In the early 1980s Henry Bradford Washburn: adventurer, cartographer, mountaineer, museum director, photographer, pilot, et. al., began to fulfill what he called a “52 year-old dream” – his own map of Everest. Wih funding from the National Geographic Society and the Boston Museum of Science, Washburn preformed an entirely new stereo-photogrammetric survey of Nepal and Tibet that included both aerial Swissair Survey photos and Space Shuttle infrared photos:
The photos were plotted by Armin Gruen at the Eidgenössische Technische Hochschule’s department of research photogrammetry and contour maps were made by Bob Rosenstihl at Swissair Photos + Surveys. The final 1:50,000 map was drawn by the Bundesamt für Landestopographie, under the cartography director Francis Jeanrichard. In all the project took five years to complete and was published in 1988 as a supplement to National Geographic Magazine (Nov 1988).6–8 The result was not only a masterpiece of Swiss cartographic relief, but a fitting tribute to Washburn’s long career. As Ward stated in his review for the Geographical Journal: “[it] will remain the standard for a generation and reflect great credit on all who have been concerned in [its] making.”9
The Washburn map may be one of the last great traditional Swiss relief presentations. Tracing paper, India ink and airbrushes have been largely replaced by geo-visualization databases, raster digital terrain models and GIS software programs. Gruen’s team at ETH, for example, digitized Washburn’s data and modelled the peak in 3D (see the image at the top of this page).10 More recently, the National Geographic Society commissioned a photorealistic 3D model using the same data:11
1. Schneider, Erwin. Mahalangur-Himal. Begleitworte zur Alpenvereinskarte des Everest-gebietes 1:25,0000 Jahrbuch des Deutschen Alpenvereins. 1957 (82) 5–12. Between 1957–1966 Schneider with Forschung-sunternehmen Nepal Himalaya and Fritz Thyssen conducted a series of field surveys in Nepal that resulted in a number of maps between 1:10,000 and 1:100,000. These maps, most of which are still in print, are widely considered the best general-purpose maps of Nepal available.
2. Holland, G.S., Crone, G. R. A New Map of the Mount Everest Region. The Geographical Journal 1962 Mar 128(1) 54–57
3. Imhof, Eduard. Schweizerischer Mittelschulatlas, 13th ed. Zurich: Konferenz der kantonalen Erziehungsdirektoren, 1962. The image used here is from ETH’s wonderful Eduard Imhof Virtual Library.
4. Here is detail from the original Chinese language version:
5. These scans were made directly from the maps. Sorry about the folds, although not so sorry that I intended to do anything about it.
6. For Washburn’s account of the project see: Washburn, B. Mapping Mount Everest. Bulletin of the American Academy of Arts and Sciences 1989 Apr;42(7): 29–44, or, Washburn, B. Mount Everest–Surveying the Third Pole. National Geographic 1988 Nov;174(11): 653–659.
7. The initial print run was almost 11 million.
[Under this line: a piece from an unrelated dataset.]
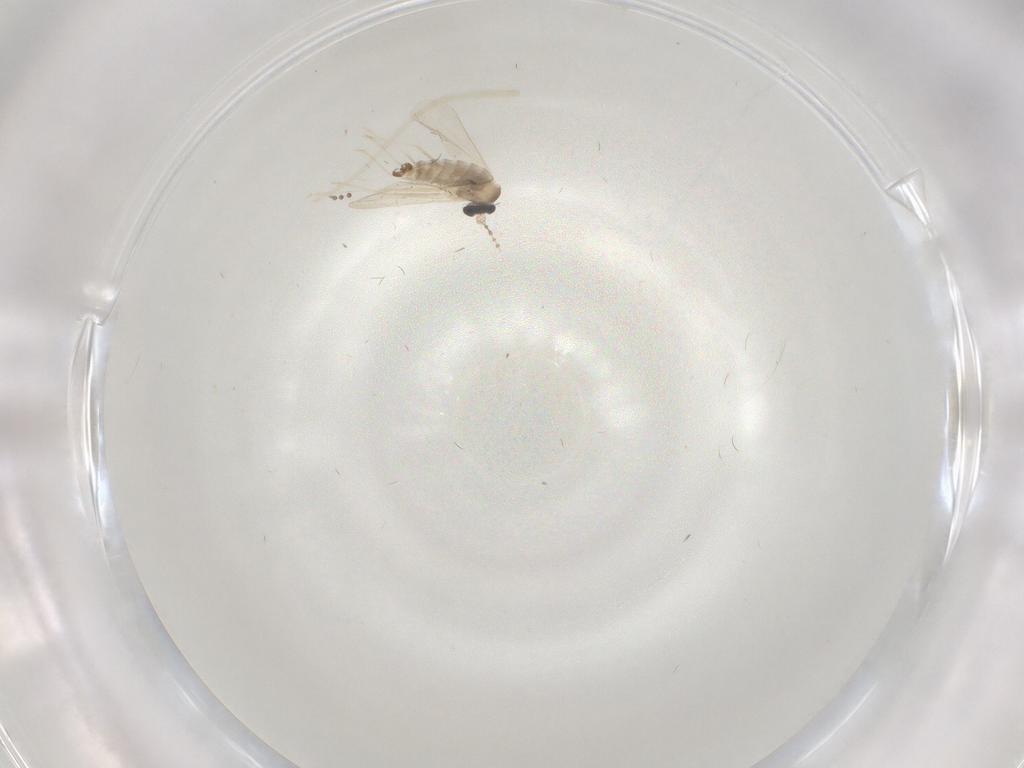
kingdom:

According to Washburn the Swiss wanted to print it but “they couldn’t print 10.6 million of anything.” It was printed by Meehan-Tooker, East Rutherford, New Jersey.
8. True story: In the mid-1990s, when your narrator was looking for the Washburn map, he directly contacted the National Geographic Society. The folded map was USD 14.99, but the back issue of the magazine (including the exact same map as a supplement) was USD 6.00. Thirteen years later, when your narrator was looking for the 2003 3D map at Half-Price Books, the folded map was USD 0.50, but the back issue of the magazine (including the exact same map), was USD 0.25. The economics of National Geographic simply elude me.
9. Ward, Michael. Sagarmatha-Mount Everest-Qomolungma by The National Geographic Society. The Geographical Journal 1989 Nov;155(3): 433–435.
10. Gruen’s project, including a number of 3D models, is online at the ETH Geodetic Sciences page.
11. A New Look at Everest. National Geographic. 2003 May;205(5): 2.